How about a T for thinking?

Today, while reading Mechanically Inclined by Jeff Anderson, this short story got me thinking:

The picture has a dallop of peanut butter on one edge, a smear of grape jelly on the other, and an X across the whole thing. I cut it out of a magazine for homework when I was six years old. “Look for words that begin with W,: my teacher, Mrs. Evans, had said.

She was the one who marked the X, spoiling my picture. She pointed, “This is a picture of family, Hollis. A mother, M, a father, F, a brother, B, a sister, S. They’re standing in front of their house, H. I don’t see a W word here.”

I opened my mouth to say: How about a W for wish, or a W for want, or a W for “Wouldn’t it be loverly,” like the song the music teacher had taught us?

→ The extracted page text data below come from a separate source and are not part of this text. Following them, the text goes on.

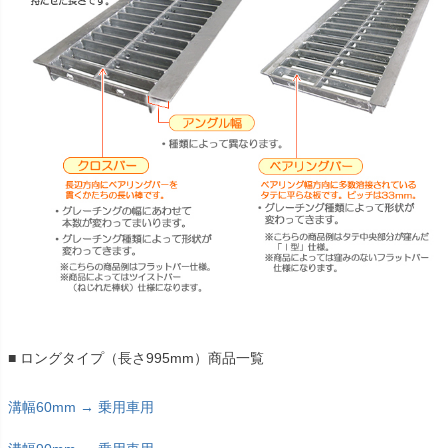
■ ロングタイプ（長さ995mm）商品一覧
溝幅60mm → 乗用車用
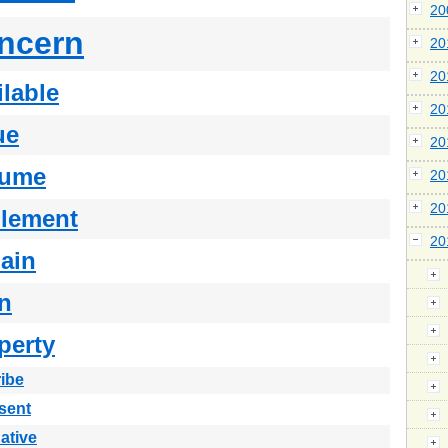
2
ncern
2
2
ilable
2
ue
2
sume
2
2
lement
2
ain
n
perty
ibe
sent
native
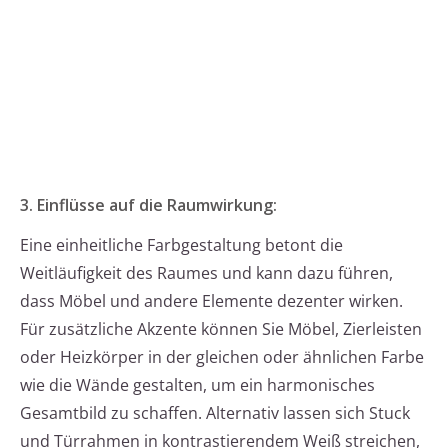
3. Einflüsse auf die Raumwirkung:
Eine einheitliche Farbgestaltung betont die
Weitläufigkeit des Raumes und kann dazu führen,
dass Möbel und andere Elemente dezenter wirken.
Für zusätzliche Akzente können Sie Möbel, Zierleisten
oder Heizkörper in der gleichen oder ähnlichen Farbe
wie die Wände gestalten, um ein harmonisches
Gesamtbild zu schaffen. Alternativ lassen sich Stuck
und Türrahmen in kontrastierendem Weiß streichen,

But Mrs. Evans was at the next table by that time, shushing me over her shoulder.
-Written by Patricia Reilly Giff, Pictures of Hollis Woods
Published in Mechanically Inclined by Jeff Anderson, Chapter 3

This story reminds me of another one a friend of mine told me the other day. A little boy said something like, “My mommy is a fish.” Confused, his teacher tried to figure out what he meant. Eventually the child confided (again, something along the lines of), “My fish died and my Daddy says my Mommy is dying.”

Sometimes, kids see things so much more intelligently than we do. More importantly, sometimes they just see things differently than we expected them to. There is beauty in that. And if we make assumptions about their thinking, or only take one answer as the right one, not only do we crush their spirits with our big X’s, but we teach them not to think.

This is one of those lessons I hope that I keep with me for the rest of my teaching career. It’s also one that I think can define a teacher; that is whether or not they adhere to it.